TASK REQUIREMENTS: Scan the material below for "index", then return each line that contains it.

TASK INPUTS:
▶

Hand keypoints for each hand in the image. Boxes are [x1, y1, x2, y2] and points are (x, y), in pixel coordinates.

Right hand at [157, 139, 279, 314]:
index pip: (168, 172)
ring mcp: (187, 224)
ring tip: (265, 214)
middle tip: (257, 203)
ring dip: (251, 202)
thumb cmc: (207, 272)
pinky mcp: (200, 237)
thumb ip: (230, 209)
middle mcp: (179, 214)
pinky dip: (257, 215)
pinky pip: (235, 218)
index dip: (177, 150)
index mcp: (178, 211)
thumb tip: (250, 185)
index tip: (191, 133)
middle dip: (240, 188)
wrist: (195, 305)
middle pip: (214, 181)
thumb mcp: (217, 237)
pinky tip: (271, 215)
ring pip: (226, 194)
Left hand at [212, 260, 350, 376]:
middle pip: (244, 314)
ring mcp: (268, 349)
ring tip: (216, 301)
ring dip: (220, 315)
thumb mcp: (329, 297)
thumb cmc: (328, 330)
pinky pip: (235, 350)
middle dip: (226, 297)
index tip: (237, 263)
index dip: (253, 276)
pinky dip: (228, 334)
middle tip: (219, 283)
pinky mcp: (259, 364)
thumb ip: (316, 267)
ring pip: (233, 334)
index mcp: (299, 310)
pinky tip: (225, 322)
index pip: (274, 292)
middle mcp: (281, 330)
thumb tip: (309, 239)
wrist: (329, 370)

◀
▶

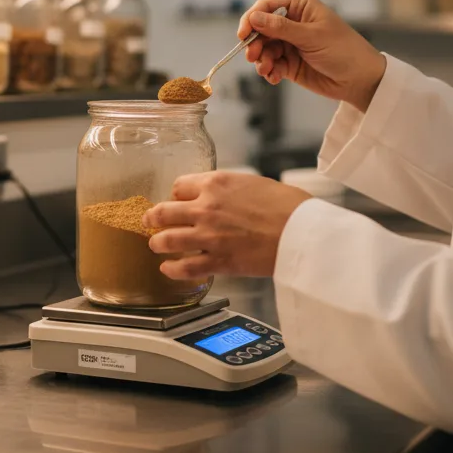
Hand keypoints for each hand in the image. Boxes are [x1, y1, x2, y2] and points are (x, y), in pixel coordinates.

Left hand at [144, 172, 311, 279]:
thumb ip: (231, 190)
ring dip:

◀
▶

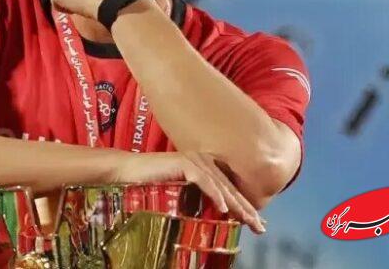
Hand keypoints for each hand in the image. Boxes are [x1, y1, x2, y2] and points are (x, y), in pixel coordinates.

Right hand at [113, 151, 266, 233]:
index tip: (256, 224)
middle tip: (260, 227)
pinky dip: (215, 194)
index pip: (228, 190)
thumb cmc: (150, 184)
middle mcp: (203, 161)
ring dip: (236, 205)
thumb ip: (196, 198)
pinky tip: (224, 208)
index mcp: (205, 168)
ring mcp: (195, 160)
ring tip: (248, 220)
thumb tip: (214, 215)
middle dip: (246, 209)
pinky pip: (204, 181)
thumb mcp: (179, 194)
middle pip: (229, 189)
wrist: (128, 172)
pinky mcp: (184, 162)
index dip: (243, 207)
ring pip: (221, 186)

◀

ANSWER TO THIS PROBLEM:
index pip: (168, 172)
index dip: (177, 150)
index mcp: (178, 211)
index tip: (191, 133)
index tip: (237, 263)
index dip: (253, 276)
index mcp: (299, 310)
index pip: (274, 292)
index tip: (256, 224)
index pip: (228, 190)
index mcp: (205, 168)
index dip: (243, 207)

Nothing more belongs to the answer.